▶ [Task statement]:
Reproduce every one of the following items word for word, keeping each line as it stands.
--- Start of Task input ---
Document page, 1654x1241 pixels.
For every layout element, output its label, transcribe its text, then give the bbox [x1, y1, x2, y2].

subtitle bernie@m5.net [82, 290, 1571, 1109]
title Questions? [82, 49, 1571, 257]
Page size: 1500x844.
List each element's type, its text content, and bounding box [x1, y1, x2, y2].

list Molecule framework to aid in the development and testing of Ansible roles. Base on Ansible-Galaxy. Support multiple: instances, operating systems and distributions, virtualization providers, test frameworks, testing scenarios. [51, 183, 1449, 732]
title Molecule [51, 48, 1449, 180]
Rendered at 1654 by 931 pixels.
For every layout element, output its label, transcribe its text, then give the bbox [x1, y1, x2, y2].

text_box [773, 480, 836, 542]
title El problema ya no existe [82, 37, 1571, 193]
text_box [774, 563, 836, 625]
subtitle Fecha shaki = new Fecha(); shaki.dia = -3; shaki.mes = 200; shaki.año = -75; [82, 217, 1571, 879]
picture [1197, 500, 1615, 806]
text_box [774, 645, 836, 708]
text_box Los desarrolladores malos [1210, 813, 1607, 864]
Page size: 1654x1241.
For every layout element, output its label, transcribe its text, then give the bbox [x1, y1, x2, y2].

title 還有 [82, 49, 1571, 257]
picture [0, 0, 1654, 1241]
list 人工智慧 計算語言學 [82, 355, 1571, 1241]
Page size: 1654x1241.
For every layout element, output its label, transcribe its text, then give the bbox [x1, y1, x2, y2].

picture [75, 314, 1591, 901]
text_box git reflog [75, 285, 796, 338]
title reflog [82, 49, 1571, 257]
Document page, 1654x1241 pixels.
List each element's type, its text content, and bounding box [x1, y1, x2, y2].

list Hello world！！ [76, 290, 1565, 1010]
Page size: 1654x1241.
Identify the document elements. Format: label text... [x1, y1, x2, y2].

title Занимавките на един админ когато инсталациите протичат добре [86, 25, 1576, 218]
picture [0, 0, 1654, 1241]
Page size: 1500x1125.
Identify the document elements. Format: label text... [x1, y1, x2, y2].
--- End of Task input ---
▶ [Output]:
Document page, 1654x1241 pixels.
For every layout element, output its label, transcribe its text, then give the bbox [x1, y1, x2, y2].

subtitle bernie@m5.net [82, 290, 1571, 1109]
title Questions? [82, 49, 1571, 257]
Page size: 1500x844.
List each element's type, its text content, and bounding box [x1, y1, x2, y2].

list Molecule framework to aid in the development and testing of Ansible roles. Base on Ansible-Galaxy. Support multiple: instances, operating systems and distributions, virtualization providers, test frameworks, testing scenarios. [51, 183, 1449, 732]
title Molecule [51, 48, 1449, 180]
Rendered at 1654 by 931 pixels.
For every layout element, output its label, transcribe its text, then give the bbox [x1, y1, x2, y2].

text_box [773, 480, 836, 542]
title El problema ya no existe [82, 37, 1571, 193]
text_box [774, 563, 836, 625]
subtitle Fecha shaki = new Fecha(); shaki.dia = -3; shaki.mes = 200; shaki.año = -75; [82, 217, 1571, 879]
picture [1197, 500, 1615, 806]
text_box [774, 645, 836, 708]
text_box Los desarrolladores malos [1210, 813, 1607, 864]
Page size: 1654x1241.
For every layout element, output its label, transcribe its text, then give the bbox [x1, y1, x2, y2].

title 還有 [82, 49, 1571, 257]
picture [0, 0, 1654, 1241]
list 人工智慧 計算語言學 [82, 355, 1571, 1241]
Page size: 1654x1241.
For every layout element, output its label, transcribe its text, then give the bbox [x1, y1, x2, y2].

picture [75, 314, 1591, 901]
text_box git reflog [75, 285, 796, 338]
title reflog [82, 49, 1571, 257]
Document page, 1654x1241 pixels.
List each element's type, its text content, and bounding box [x1, y1, x2, y2].

list Hello world！！ [76, 290, 1565, 1010]
Page size: 1654x1241.
Identify the document elements. Format: label text... [x1, y1, x2, y2].

title Занимавките на един админ когато инсталациите протичат добре [86, 25, 1576, 218]
picture [0, 0, 1654, 1241]
Page size: 1500x1125.
Identify the document elements. Format: label text... [x1, y1, x2, y2].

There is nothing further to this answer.